Using speculative design research, this project examined how people with PTSD interpret and emotionally respond to potential technological futures. Through a combination of contextual immersion, expert interviews, and iterative prototyping, a final speculative design was developed that materialised the tension between analytical feedback and subjective reflection. This tension was expressed through an interactive experience that alternated between different modes of feedback, ranging from quantitative data to narrative and interpretive forms. The prototype was then tested with people with PTSD to ensure that their lived experiences were meaningfully translated. Their engagement revealed personal values related to how different forms of feedback shaped their sense of understanding and agency.

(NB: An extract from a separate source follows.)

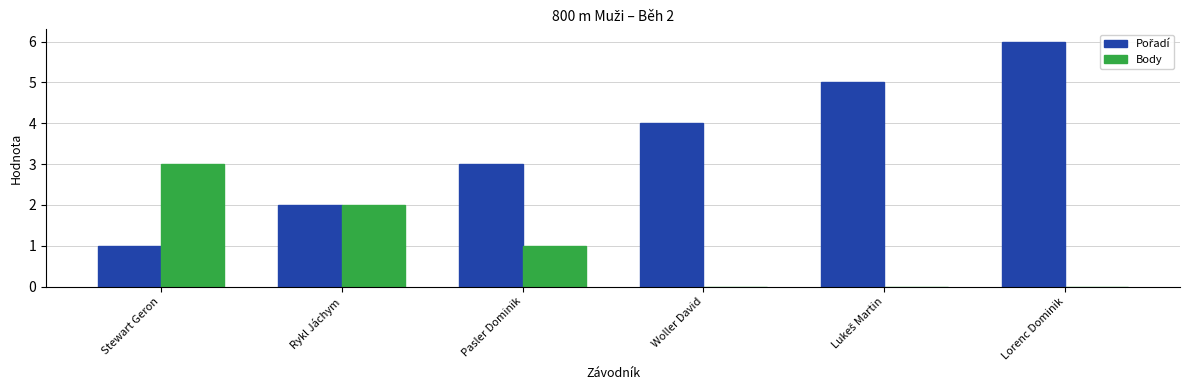

Are the bars grouped side by side (vs. stacked)?

Yes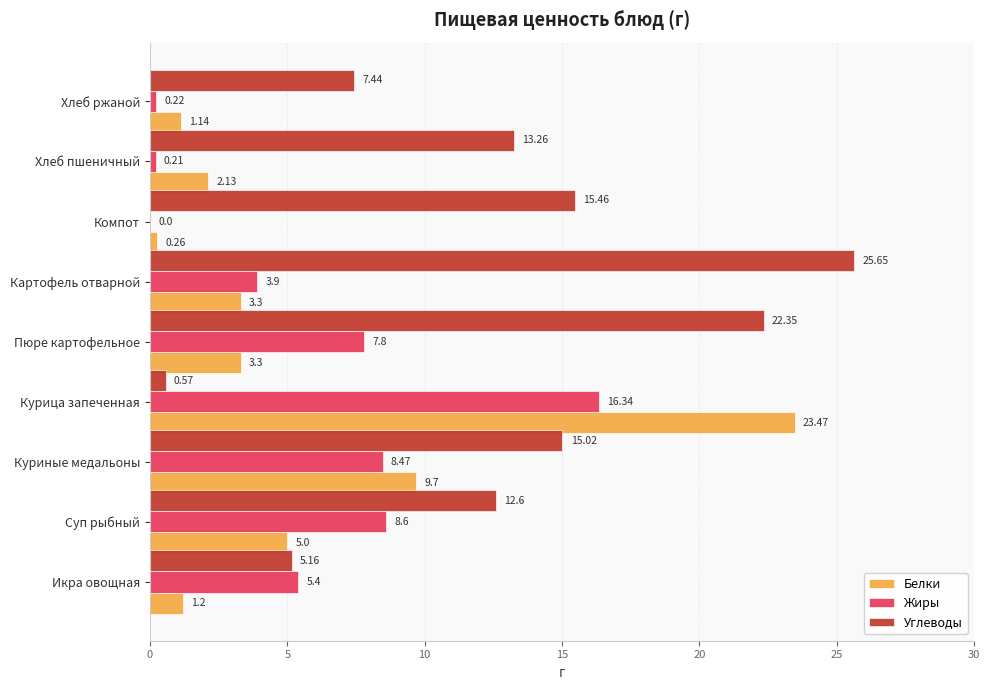

At which category is the sum across all series the highest?

Курица запеченная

The findings show that the trade-off between datafication and lived experience is not an opposition of forces, but a productive tension that can be intentionally designed. When analytical insights are intertwined with guided personal reflection, digital twins can complement psychiatric care by creating conditions that support self-understanding, emotional safety, and interpretive agency. The study further revealed that the framing of feedback from the digital twin to the user strongly shapes whether the technology feels supportive or intrusive, and how trust in data is formed.

Finally, the study offers a set of recommendations for designers of future digital twin technologies, emphasising the need to balance predictive accuracy with reflective engagement that is sensitive to the richness of lived experience. In doing so, it positions speculative design as a method for anticipating the experiential and relational futures of psychiatric technologies before they are built.